HOW TO COMPLETE THIS TASK: Reproduce the part that opens with the line containing "Preservação do Patrimônio" and runs through the final line, copying each line as it appears.

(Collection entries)
▶

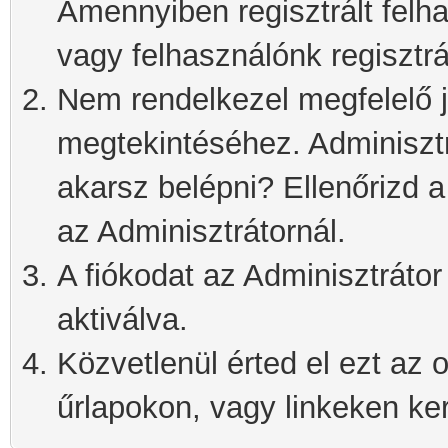
Amennyiben regisztrált felh
vagy felhasználónk regisztrá
Nem rendelkezel megfelelő j
megtekintéséhez. Adminisztra
akarsz belépni? Ellenőrizd 
az Adminisztrátornál.
A fiókodat az Adminisztrátor 
aktiválva.
Közvetlenül érted el ezt az o
űrlapokon, vagy linkeken kere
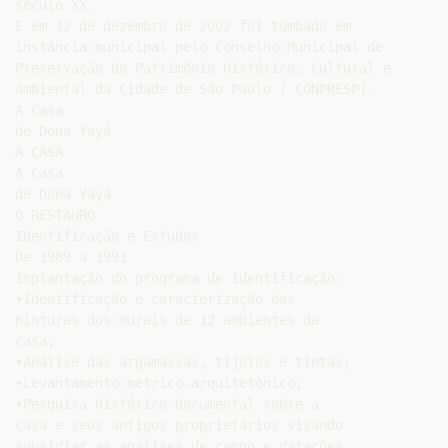
século XX.

E em 12 de dezembro de 2002 foi tombado em

instância municipal pelo Conselho Municipal de

Preservação do Patrimônio Histórico, Cultural e

Ambiental da Cidade de São Paulo ( CONPRESP).

A Casa

de Dona Yayá

A CASA

A Casa

de Dona Yayá

O RESTAURO

Identificação e Estudos

De 1989 a 1991

Implantação do programa de identificação:

•Identificação e caracterização das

◀

YOUR SOLUTION:
Preservação do Patrimônio Histórico, Cultural e

Ambiental da Cidade de São Paulo ( CONPRESP).

A Casa

de Dona Yayá

A CASA

A Casa

de Dona Yayá

O RESTAURO

Identificação e Estudos

De 1989 a 1991

Implantação do programa de identificação:

•Identificação e caracterização das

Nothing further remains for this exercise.